(24)嘆願
「うちの会社は最近経営が厳しくて、このままだと倒産してしまうかもしれないんです。
だから、麗華さんと結婚することで、三倉財閥から融資を受ける予定でした」
暁斗さんは土下座した姿勢のまま、涙をこらえるような声で、麗華と婚約するに至った経緯を語り始めた。
彼の父が経営する千代沢産業は、同業他社との競争が激化したことで経営不振に陥ったこと。
優秀な社員も他社に流れてしまい、このままでは会社が倒産しかねないこと。
残った社員を守るため、三倉財閥から融資を受ける代わりに、麗華と婚約したこと。
「父や兄たちからは、何度も謝られました。お前に望まない婚約をさせてしまったと。
……でも、僕が会社のためにできることは、これしかないから」
「難儀なこった。そんで先日――鏡を購入したことがきっかけで麗華に異変が起こり、行方不明になった、と」
「はい。麗華さんがこうなったのは、私が怪しい鏡を買い与えたせいだと、義父上からお叱りを受けました。

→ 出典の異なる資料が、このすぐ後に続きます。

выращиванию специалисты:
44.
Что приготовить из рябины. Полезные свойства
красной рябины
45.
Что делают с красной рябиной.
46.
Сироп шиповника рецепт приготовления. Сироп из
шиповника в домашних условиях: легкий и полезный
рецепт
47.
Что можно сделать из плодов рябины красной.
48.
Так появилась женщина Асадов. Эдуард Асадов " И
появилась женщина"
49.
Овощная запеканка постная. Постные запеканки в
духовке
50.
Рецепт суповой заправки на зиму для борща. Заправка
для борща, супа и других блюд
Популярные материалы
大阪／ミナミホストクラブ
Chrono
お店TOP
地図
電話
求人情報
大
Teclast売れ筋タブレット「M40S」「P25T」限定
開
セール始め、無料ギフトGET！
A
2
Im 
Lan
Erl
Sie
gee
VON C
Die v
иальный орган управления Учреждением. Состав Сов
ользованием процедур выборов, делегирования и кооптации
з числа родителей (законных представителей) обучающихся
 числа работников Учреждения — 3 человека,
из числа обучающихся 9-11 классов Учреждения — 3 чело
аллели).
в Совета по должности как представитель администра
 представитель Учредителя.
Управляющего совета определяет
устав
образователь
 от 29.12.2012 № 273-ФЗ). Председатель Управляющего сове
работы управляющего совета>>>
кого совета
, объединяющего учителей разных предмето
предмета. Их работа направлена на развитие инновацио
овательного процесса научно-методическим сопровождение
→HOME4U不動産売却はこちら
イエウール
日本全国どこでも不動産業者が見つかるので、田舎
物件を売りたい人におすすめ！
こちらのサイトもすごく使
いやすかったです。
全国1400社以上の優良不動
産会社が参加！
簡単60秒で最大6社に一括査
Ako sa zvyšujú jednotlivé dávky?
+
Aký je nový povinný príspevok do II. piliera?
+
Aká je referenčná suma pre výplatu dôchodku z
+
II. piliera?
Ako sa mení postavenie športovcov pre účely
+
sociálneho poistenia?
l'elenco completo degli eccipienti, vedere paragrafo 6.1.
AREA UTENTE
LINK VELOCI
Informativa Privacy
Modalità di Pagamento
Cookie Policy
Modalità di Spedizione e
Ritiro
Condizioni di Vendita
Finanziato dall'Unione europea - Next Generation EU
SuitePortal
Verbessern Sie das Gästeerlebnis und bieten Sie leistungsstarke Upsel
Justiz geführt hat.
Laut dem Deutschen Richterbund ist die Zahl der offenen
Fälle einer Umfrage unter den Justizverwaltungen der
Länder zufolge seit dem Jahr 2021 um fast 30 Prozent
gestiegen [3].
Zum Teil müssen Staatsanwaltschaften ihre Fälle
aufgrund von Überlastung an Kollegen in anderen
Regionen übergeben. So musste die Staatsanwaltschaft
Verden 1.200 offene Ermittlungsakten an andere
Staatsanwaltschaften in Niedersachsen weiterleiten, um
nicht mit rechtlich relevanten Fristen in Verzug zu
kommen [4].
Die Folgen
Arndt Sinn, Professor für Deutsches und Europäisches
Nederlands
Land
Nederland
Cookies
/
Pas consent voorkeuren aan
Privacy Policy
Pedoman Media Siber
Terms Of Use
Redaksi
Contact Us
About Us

だから、明日の正午までにお前が責任を取って麗華さんを連れ戻してこい。
できなければ今回の話はなかったことにさせてもらう、と……言われたんです」
善が不快と言わんばかりに顔を歪める。
暁斗さんは震える声で、私に懇願した。
「お願いします、珠希さん! 僕にできるお礼があれば、なんでもしますから……!
だから、見捨てないでください……!」
藁にもすがる思い、とはこういうことを言うのだろう──私は彼の様子を見ながら、そう思った。
ただ麗華がねだった手鏡をプレゼントしただけで、こんな訳の分からないことになって。
不安と恐怖と責任感に押し潰されそうになりながら、必死にここまで走ってきたのだと思うと、さすがに怒る気も失せてしまった。
これはどうしたものか……と、私は頭痛を覚えた。
(……これで追い返したら、私も人でなしになっちゃうじゃない)
私は右手にはめたラピスラズリをしばらく眺め、気分を少し落ち着けてから、
「暁斗さん、顔をお上げください」
と、なるべく穏やかな声で暁斗さんに伝えた。
ゆっくりと上げられた暁斗さんの顔は真っ赤になっていて、目は涙でにじんでいた。
「……分かりました。麗華のためではなく、貴方がたのためでしたら、可能な限り力をお貸ししましょう」
「ほ、本当ですか!?」
「ただし、この件が解決したら、金輪際麗華と私を接触させないようにしてください。
それから、私が関与したことは麗華だけでなく、叔父と叔母にもご内密に。
この二点を守ってくださるのなら、協力いたします」
「はい、もちろんですっ! ありがとうございます……! 本当に、ありがとうございますっ!!」
暁斗さんはもう一度、私に向かって頭を下げた。
それはもう、床板がゴン! と鳴るくらいの勢いで。
「いいのかィ、珠希。無理してねェか」
「ええ、大丈夫。善には、また迷惑をかけることになるかもしれないけど」
「気にしなさんな。道具は持ち主の意志に従うだけさ」
「……道具? ……あの」
私たちのやり取りを見ていた暁斗さんは、不思議そうに首を傾げながら尋ねてくる。
「善一さんと珠希さんって、ご夫婦……なんですよね?」
「ん〜? なんだィ、暁斗。お前さんの目には夫婦以外の何かに見えてるのかィ?」
「いえ、そんなことはないんですけど……」
「なに、俺が好きこのんで嫁の尻に敷かれてるだけさ。俺ァお座布団野郎だからよ」
「おざ……??」
善のぶっ飛んだ回答に、暁斗さんはぽかんと口を開けた。
なんてことを言ってくれるのだ、と私は善を思わず引っぱたきそうになる。
「アンタね、それじゃあ私が鬼嫁だって言いたいの?」
「そうですよっ! 珠希さまは鬼じゃありません!」
私と壱丸から同時に睨まれた善は、少し慌てつつも「まァまァ」となだめてくる。
「冗談だよ、冗談。お互いがぴったりハマるから連れ合ってるだけさ。それ以上でも以下でもねェよ。なァ、珠希?」
これならいいだろ? とばかりに善がぱちんと片目を閉じて笑いかけてくる。
まあいいか、ととりあえず頷いておくことにした。
「カカカ、釈然としねェみてェだなァ、暁斗?」
「はは……僕にはまだ理解するのが難しいみたいです……」
困ったように笑顔を浮かべる暁斗さん。
そんな彼の頭を、善は小さな子供にするみたいにくしゃっと撫でた。